The primary constraint in adding more sensors comes from the additional weight, so we aimed to design the custom ToF deck as light as possible, leaving enough weight budget for additional sensors. We showed that it is possible to fly with both the multi-zone ToF deck and the AI-deck during the dataset acquisition. Developing a sensor fusion algorithm that can use the camera and ToF sensor information could improve the obstacle avoidance robustness and enable new capabilities, such as reliable object recognition. Adding a rear and side-facing ToF sensors on our custom deck would extend the overall FoV and, therefore, the system awareness, enabling the system to avoid rear/side approaching dynamic obstacles. One of the main limitations of our system is dealing with highly reflective materials from extreme angles. Even if such material also poses challenges for traditional cameras, novel miniature radars have the potential to mitigate these issues and complement the ToF sensors.

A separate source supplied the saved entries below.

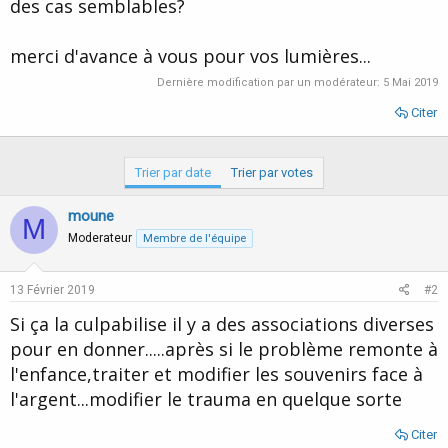
des cas semblables?
merci d'avance à vous pour vos lumières...
Dernière modification par un modérateur:
5 Mai 2019
Citer
Trier par date
Trier par votes
moune
M
Moderateur
Membre de l'équipe
13 Février 2019
#2
Si ça la culpabilise il y a des associations diverses
pour en donner.....après si le problème remonte à
l'enfance,traiter et modifier les souvenirs face à
l'argent...modifier le trauma en quelque sorte
Citer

Incorporating more sensors would result in more information to be processed and, therefore, an increased need for computational resources. Our algorithm works with a relatively low dimensional input (i.e., 64-pixel depth map) and requires about $0.31 %$ load from the STM32F405 microcontroller on board the Crazyflie. This not only leaves a large computational budget for developing more complex algorithms, but also enables the system to deal with larger dimensional inputs. The multi-zone ToF sensor released by STMicroelectronics is the first of its kind in terms of precision, form factor and pixel number. However, further releases could come with improved performance, such as a higher measurement range, number of pixels or data rate. Since higher dimensional outputs would not be as straightforward to process and interpret as in our case (i.e., 8x8), more complex algorithms such as CNNs could be a good candidate for dealing with a larger input and therefore enabling new functionalities, such as flying in uneven terrains (e.g., stairs) or detecting narrow passages. Even if CNNs usually require large amounts of memory and computational resource, novel parallel system-on-chips – such as the GAP8 (PULP-based) on-board the AI-deck – proved to be very effective in running such models [niculescu2021improving] given the real-time constraints of autonomous navigation.

Ix Conclusion

The paper presented an on-board obstacle avoidance perception system to enable autonomous navigation with nano-UAVs. It allows nano-UAWs to autonomously explore office environments reliably, only using on-board computing. We used a Crazyflie 2.1 that already features an IMU, extended by a flow deck and our multi-zone ToF deck, featuring a forward-facing 64 pixels ranger sensor. All our processing is done on-board, easily fitting on an STM32F405 microcontroller next to the flight controller, only using up $0.31 %$ of the computational power and featuring a $210 µ s$ latency. The power to lift the additional sensor with all accompanying electronics as well as the supply of it totals in less than $10 %$ of the whole drone, making a flight time of around 7 minutes possible. We tested our system in various challenging environments, achieving autonomous flights with distances up to $212 m$ . The 100% reliability and high agility at a low speed in an office environment provide a base for many more complex future applications. We also provide a dataset with ToF, state estimation and camera data to learn or simulate future applications.

Acknowledgments

The authors thank STMicroelectronics for the support provided during the development of this work. Moreover, this work was partially supported by Politecnico di Torino outgoing mobility program and EDISU international mobility grant. Thanks to Iman Ostovar for his work and professor Ernesto Sanchez for his guidance and support. The authors would also like to thank armasuisse Science & Technology for partially funding this research.